Dès que j’avais du temps, je descendais de Paris pour y venir et profiter de ce cadre absolument fabuleux. Quand j’avais un moment de libre, je partais me balader dans les Pyrénées et l’été, c’était idéal pour allait admirer ces jeunes femmes finement vêtue sur les plages de St-Jean-de-Luz et de Biarritz. Oh, c’était vraiment exquis pour quelqu’un comme moi qui venait tout juste de rompre. A vrai dire, je dois admettre que rencontrer actuellement une femme, c’était quelque chose que j’aurais volontiers aimé. Tout le monde me connaissait, car finalement je n’étais pas connu que dans ce village, mais j’étais un écrivain connu en France. Pour beaucoup de personnes, je leur étais sympathique, car j’étais vu comme étant un mec simple qui ne cherchait pas à me la péter.
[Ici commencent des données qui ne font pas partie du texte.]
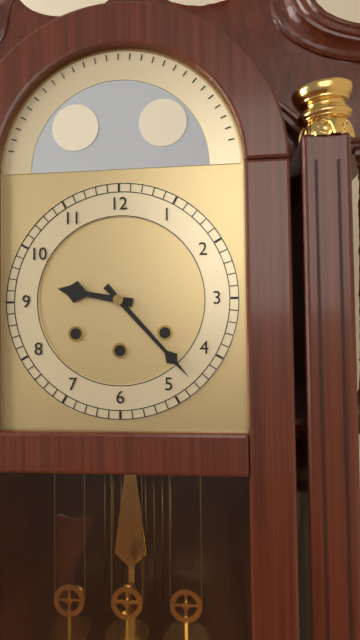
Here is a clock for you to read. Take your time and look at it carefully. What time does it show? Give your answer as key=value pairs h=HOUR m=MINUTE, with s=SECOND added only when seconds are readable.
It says h=9 m=23
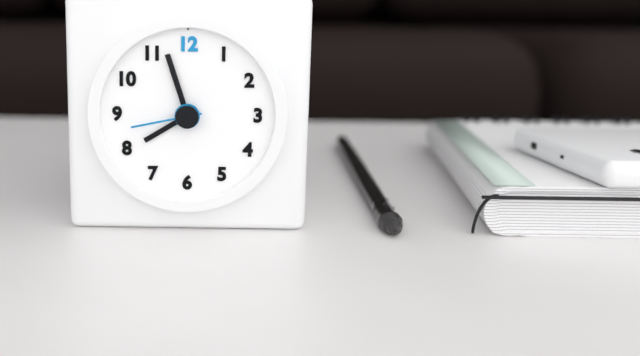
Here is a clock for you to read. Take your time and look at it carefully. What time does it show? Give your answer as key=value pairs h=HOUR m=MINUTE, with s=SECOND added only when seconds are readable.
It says h=7 m=57 s=43
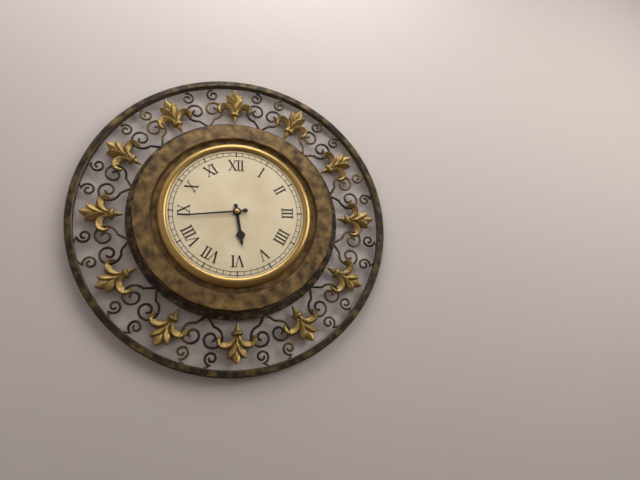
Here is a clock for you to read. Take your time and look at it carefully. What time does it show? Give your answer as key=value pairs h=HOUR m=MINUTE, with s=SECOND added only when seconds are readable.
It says h=5 m=44
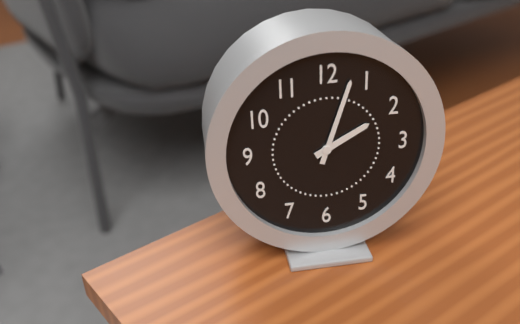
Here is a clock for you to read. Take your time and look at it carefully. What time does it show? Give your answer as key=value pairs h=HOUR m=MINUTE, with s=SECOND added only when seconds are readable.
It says h=2 m=3
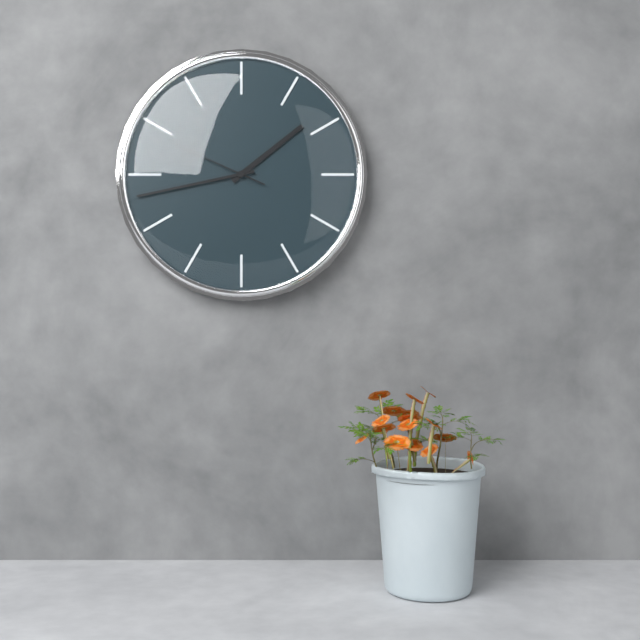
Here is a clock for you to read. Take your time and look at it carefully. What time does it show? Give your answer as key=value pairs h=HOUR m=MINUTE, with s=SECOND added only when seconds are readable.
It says h=1 m=43 s=49
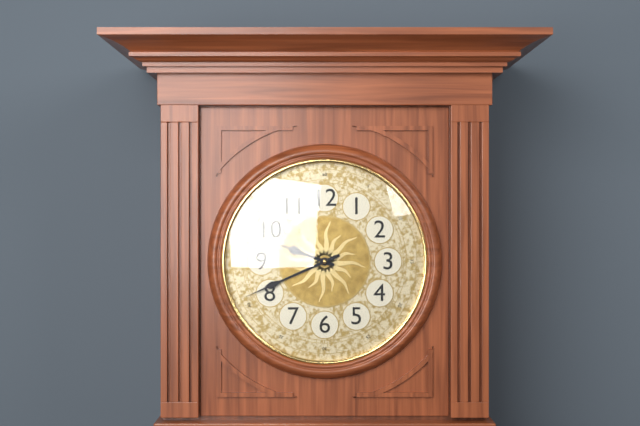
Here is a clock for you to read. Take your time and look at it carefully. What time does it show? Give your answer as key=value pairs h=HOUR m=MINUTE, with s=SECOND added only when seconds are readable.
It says h=9 m=41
Très clairement, il y avait beaucoup d’habitants où j’avais l’impression qu’ils faisaient parti de ma famille. On était plus qu’un village. C’était intéressant de refaire le monde autour d’une pinte de bière, entendre Gérard parler de la géopolitique actuelle, René parlant de ce nouveau virus comme s’il l’avait toujours étudié et Michel se prendre pour le président de la République. C’était des gars pas très intelligents, mais je reconnais que c’était très rafraîchissant de parler avec eux. Ce qui était sûr, c’est que eux aussi, la situation qu’ils voyaient à la télé les inquiétaient profondément. La télé du bar passait une chaîne d’info en continu où ils montraient l’invasion de la Finlande par la Russie, ces puits de pétrole enflammés au Moyen-Orient et ces images montrant des hommes en combinaison blanche ou kakis dans les rues de Kiev au milieu de corps inanimés. La France était encore très en retrait par rapport à ces évènements. On en était au courant, mais les questions qui revenaient de manières récurrentes, c’était les mêmes que celles des bandeaux d’informations .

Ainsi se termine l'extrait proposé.